Task directions –
Rewrite the stretch from the line containing "simplemente conéctate online y comienza tu" through the line containing "here, e.g., challenging puzzles, a", swapping "cultivos" for "hortalizas" and leaving every other word as it stands.

'''

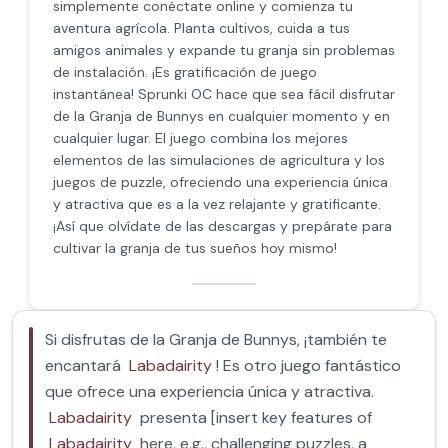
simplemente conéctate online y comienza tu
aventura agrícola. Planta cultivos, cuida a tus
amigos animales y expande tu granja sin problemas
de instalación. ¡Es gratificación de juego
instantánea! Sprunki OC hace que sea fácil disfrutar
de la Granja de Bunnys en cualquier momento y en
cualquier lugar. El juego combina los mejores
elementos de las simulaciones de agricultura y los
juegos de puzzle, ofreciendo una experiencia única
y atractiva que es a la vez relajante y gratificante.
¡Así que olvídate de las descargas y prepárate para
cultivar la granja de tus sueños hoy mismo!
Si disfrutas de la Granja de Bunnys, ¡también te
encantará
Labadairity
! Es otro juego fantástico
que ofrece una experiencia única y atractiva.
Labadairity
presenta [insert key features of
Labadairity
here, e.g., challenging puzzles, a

'''
'''

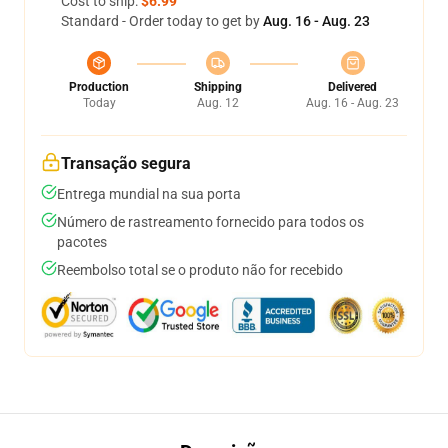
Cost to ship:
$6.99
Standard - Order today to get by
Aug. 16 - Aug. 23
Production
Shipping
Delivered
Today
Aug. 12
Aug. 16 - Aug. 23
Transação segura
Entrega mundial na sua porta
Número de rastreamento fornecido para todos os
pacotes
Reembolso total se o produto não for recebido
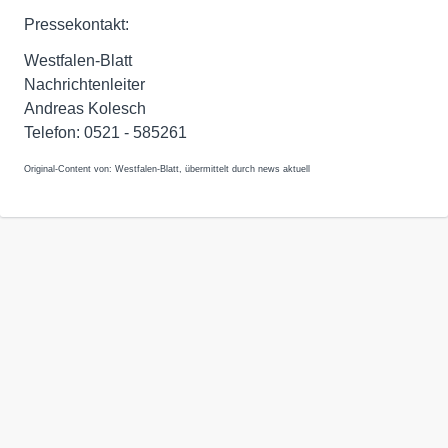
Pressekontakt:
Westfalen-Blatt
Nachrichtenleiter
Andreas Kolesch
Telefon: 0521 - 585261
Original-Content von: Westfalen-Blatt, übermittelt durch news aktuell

'''
'''

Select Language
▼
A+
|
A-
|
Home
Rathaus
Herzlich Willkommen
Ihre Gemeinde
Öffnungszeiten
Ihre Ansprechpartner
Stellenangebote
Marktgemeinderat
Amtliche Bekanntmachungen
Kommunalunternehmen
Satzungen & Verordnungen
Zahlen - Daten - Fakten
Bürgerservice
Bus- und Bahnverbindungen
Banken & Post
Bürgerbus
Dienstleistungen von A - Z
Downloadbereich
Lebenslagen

'''

Your solution –
simplemente conéctate online y comienza tu
aventura agrícola. Planta hortalizas, cuida a tus
amigos animales y expande tu granja sin problemas
de instalación. ¡Es gratificación de juego
instantánea! Sprunki OC hace que sea fácil disfrutar
de la Granja de Bunnys en cualquier momento y en
cualquier lugar. El juego combina los mejores
elementos de las simulaciones de agricultura y los
juegos de puzzle, ofreciendo una experiencia única
y atractiva que es a la vez relajante y gratificante.
¡Así que olvídate de las descargas y prepárate para
cultivar la granja de tus sueños hoy mismo!
Si disfrutas de la Granja de Bunnys, ¡también te
encantará
Labadairity
! Es otro juego fantástico
que ofrece una experiencia única y atractiva.
Labadairity
presenta [insert key features of
Labadairity
here, e.g., challenging puzzles, a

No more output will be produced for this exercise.